Despite getting “positive feedback” about the game from potential partners, Dracott explains it was difficult to gauge the studio’s progress as by the time they received this feedback, it was during the middle of the pandemic.

By autumn of 2020, Dracott says they figured out the roadmap for the studio and the game. Ironwood started to grow by this point, and they focused on hiring for key roles and have “grown pretty consistently since then.”

After the first year, Ironwood grew to ten people with additional contractors and temporary workers – most of whom ended up joining the team – as well as third-party partners for certain departments, such as audio.

As Pacific Drive neared the finishing line in terms of development, Dracott explains how Ironwood decided to avoid self-publishing and partnered with Kepler Interactive in 2023. He felt Kepler not only shared their vision for the game, but that they were of a similar size and scope and had experience of working with smaller teams like Ironwood.

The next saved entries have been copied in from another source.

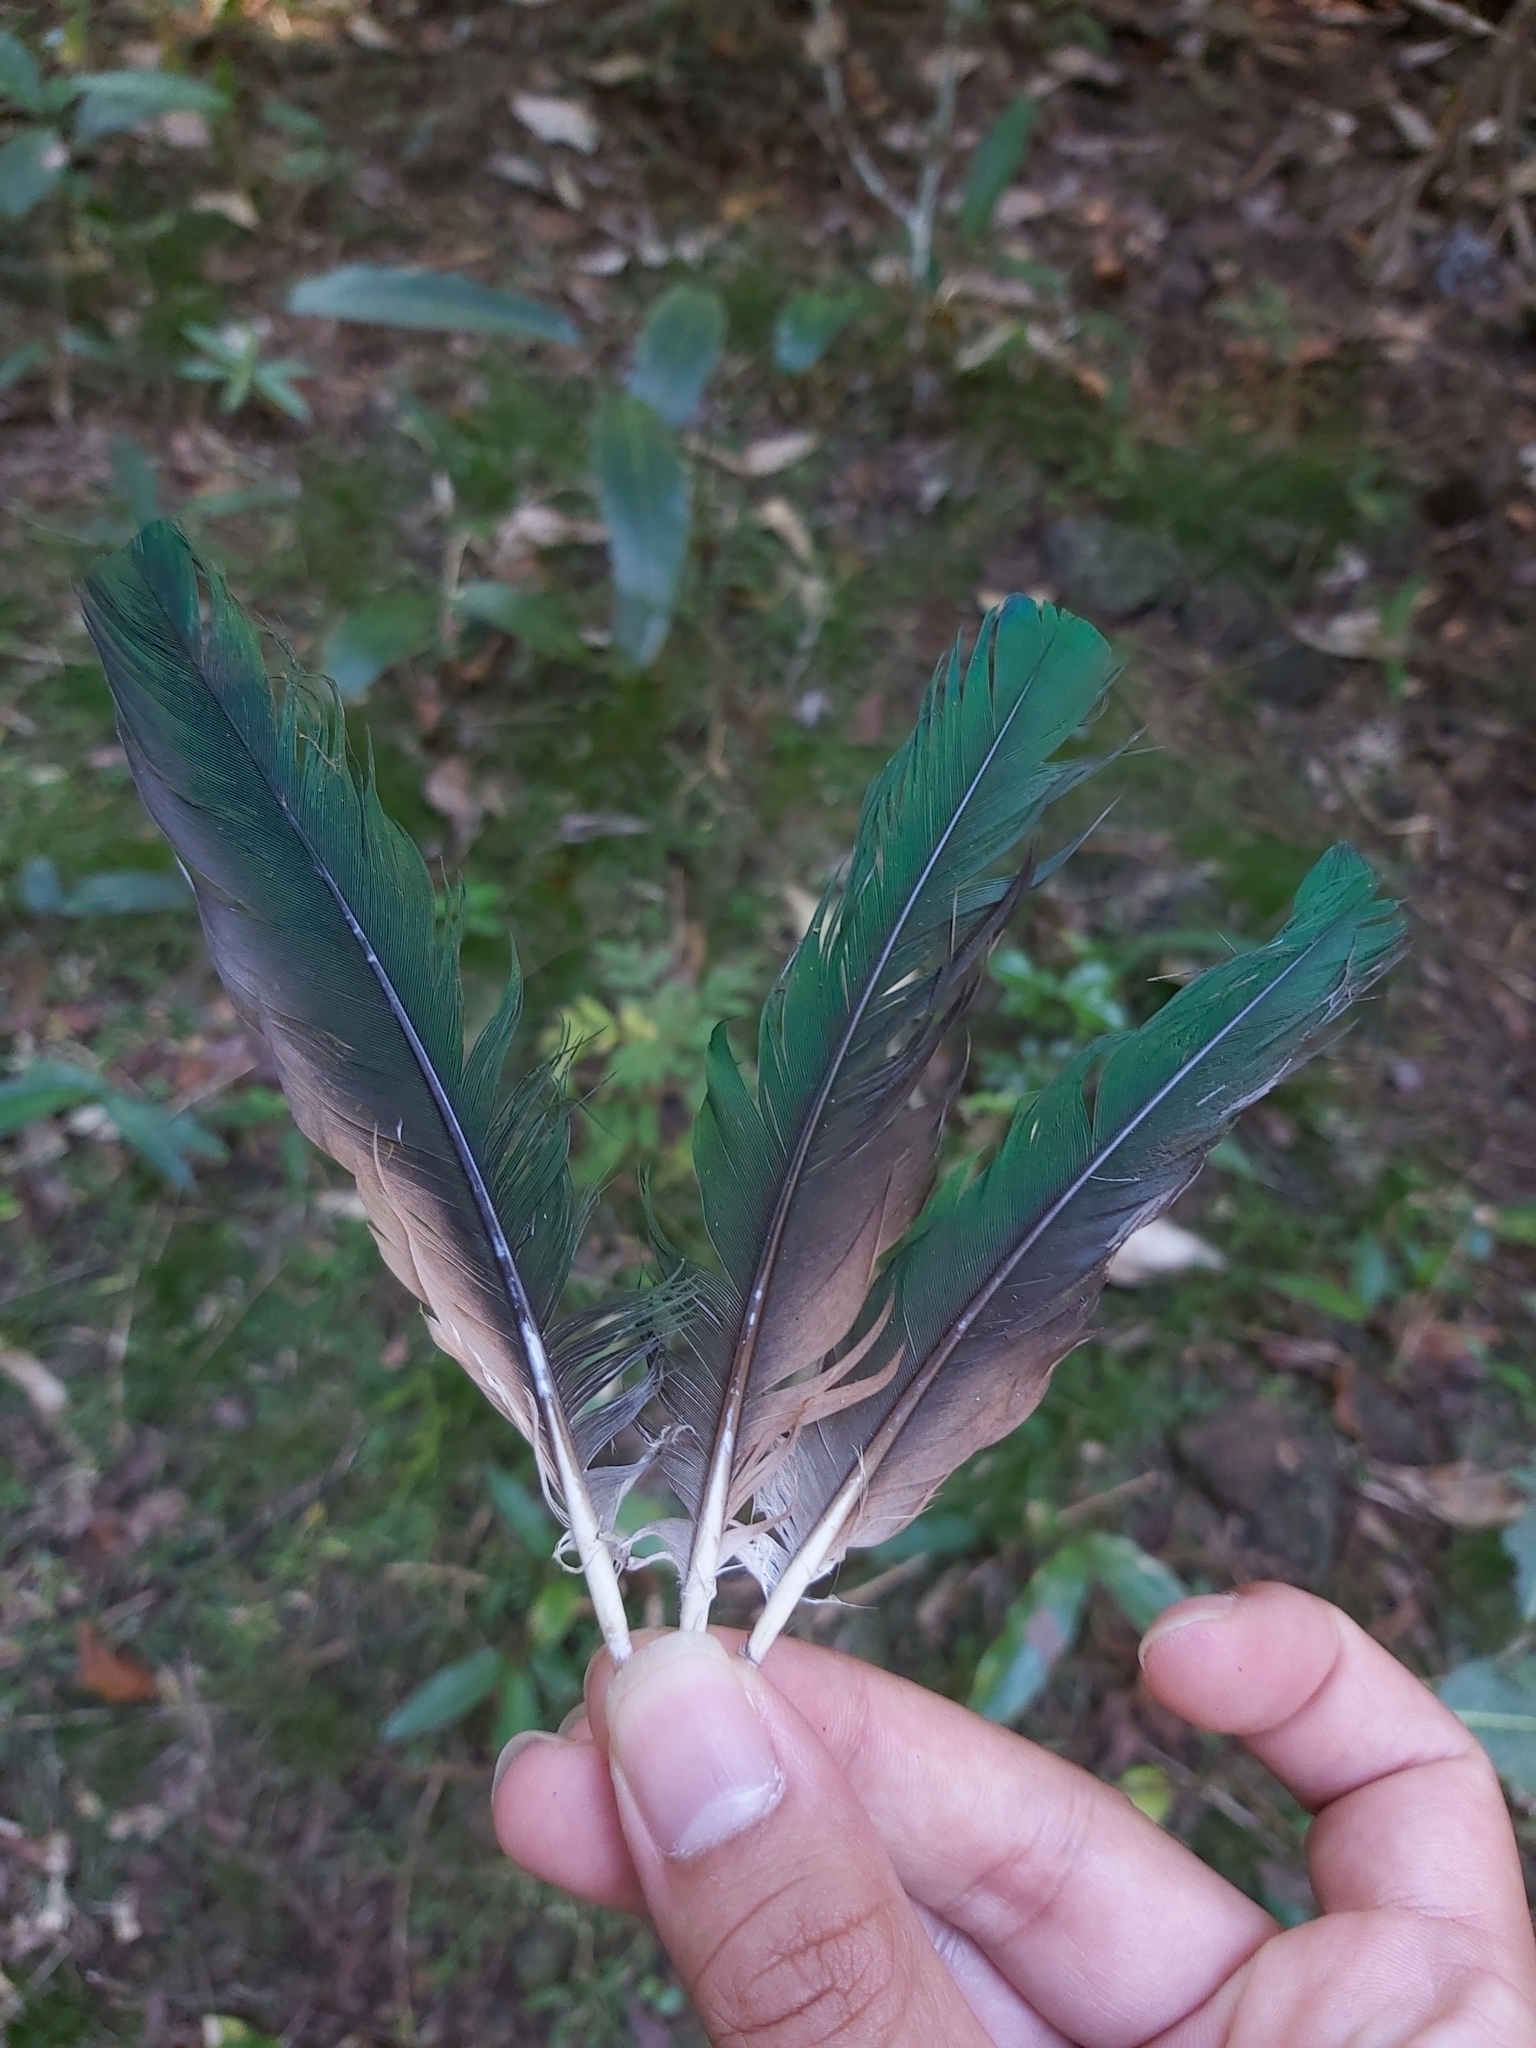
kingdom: Animalia
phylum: Chordata
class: Aves
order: Columbiformes
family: Columbidae
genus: Ptilinopus
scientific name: Ptilinopus magnificus
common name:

“We have an exciting game that has a lot of appeal, but then finding folks that bring in that experience from the publishing side and have that knowledge of distribution and marketing [is important] – things that can really help a game and help us accelerate,” he explains.

“We wanted to find a partner that has experience working with teams like us that we could mutually benefit from.”

As for his expectations for the game, Dracott feels happy with how Pacific Drive has been received so far following the release of its demo earlier this month – especially seeing players share their unique experiences of the game online and in-person at events like PAX West.

“Moments that happen in the game are always going to be filtered by whoever’s playing it,” he says. “What [players can experience] legitimately surprises us on a regular basis, and seeing those moments again through the eyes of all these different gamers is awesome.”

While there are no firm plans for DLC or a sequel further down the line, Dracott notes that the team has discussed the trajectory of the game at length.

“When you look at Pacific Drive as a whole, I think it’s pretty easy to see different ways that it can be expanded as it’s a game packed full of interesting anomalies and things to explore and discover.”